Basic Types of Surge Protectors for Your Home
Defenders of the Home
All homes should have some sort of electrical surge protection device to prevent costly damage to appliances and electronic equipment that are plugged into the wall outlet. A single lightening strike at the wrong location in your electrical grid or wires supplying current to your home just may fry many appliances. That said, such random mishaps can occur up to 30% of the time wherever lightening strikes are common. Many utility companies offer a Type 1 protector that is attached to your electrical meter outside the home. You rent these for around $10 a month. While this type can divert most of the surge, some will leak through to your circuit box in the garage or home. This can still cause considerable damage to appliances that consume large amounts of electricity.

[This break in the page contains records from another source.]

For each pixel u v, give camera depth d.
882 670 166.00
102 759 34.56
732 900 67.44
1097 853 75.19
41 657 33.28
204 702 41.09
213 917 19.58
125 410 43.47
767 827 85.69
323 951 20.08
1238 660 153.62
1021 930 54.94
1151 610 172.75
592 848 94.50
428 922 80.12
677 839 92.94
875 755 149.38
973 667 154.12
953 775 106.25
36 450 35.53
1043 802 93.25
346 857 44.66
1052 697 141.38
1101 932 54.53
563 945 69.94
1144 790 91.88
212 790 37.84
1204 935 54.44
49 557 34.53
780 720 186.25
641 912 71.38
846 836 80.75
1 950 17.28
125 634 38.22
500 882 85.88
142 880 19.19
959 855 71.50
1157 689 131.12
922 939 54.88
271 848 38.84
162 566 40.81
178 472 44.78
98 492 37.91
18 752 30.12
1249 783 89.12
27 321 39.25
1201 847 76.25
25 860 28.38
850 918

This is where Type 2 is. It is one that is fairly inexpensive to install by the homeowner after they watch a few YouTube videos. If you plan to do it, turn off the electricity! That said, this device in attached and wired into the circuit panel for your home and will further protect devices plugged into the wall.
This is the type most people are familiar with. These can be power strips with surge protection, wall outlets with surge protection. Your appliances or electronics are then plugged into them.
An electrical surge can come from a lightening strike on a grid or lines leading to homes, but is the least common in many places. A surge can from from appliances that consume heavy amounts of electricity when operated and they are on the same circuit breaker from within the home.
Surge protection is nothing more than the device diverting the excess amount of voltage back into the line and being grounded (absorbed). But what is important to know about what types?
If you can afford, install all three types. At minimum, have Type 2 and 3. If you cannot afford Type 2, then, Type 3. There are many Type 3 types that are sufficient to protect your equipment. The key thing to look for on the package is its Joule rating. This is the ability of the device to handle excess electrical surges. After a period of time from taking "hits" from surges, the device will no longer protect. This is indicated by a LED on the device.
At the very minimum, the device must have 600 Joule. But, for computers and other consumer electronics, it is best to have at least 1000+ Joules. In general, the higher the Joule rating, the better the device is and will last longer. The better devices with higher joule ratings are above 2000+. They do cost more, but many will also come with warranties that, if used correctly, the manufacturer will replaces electronic losses.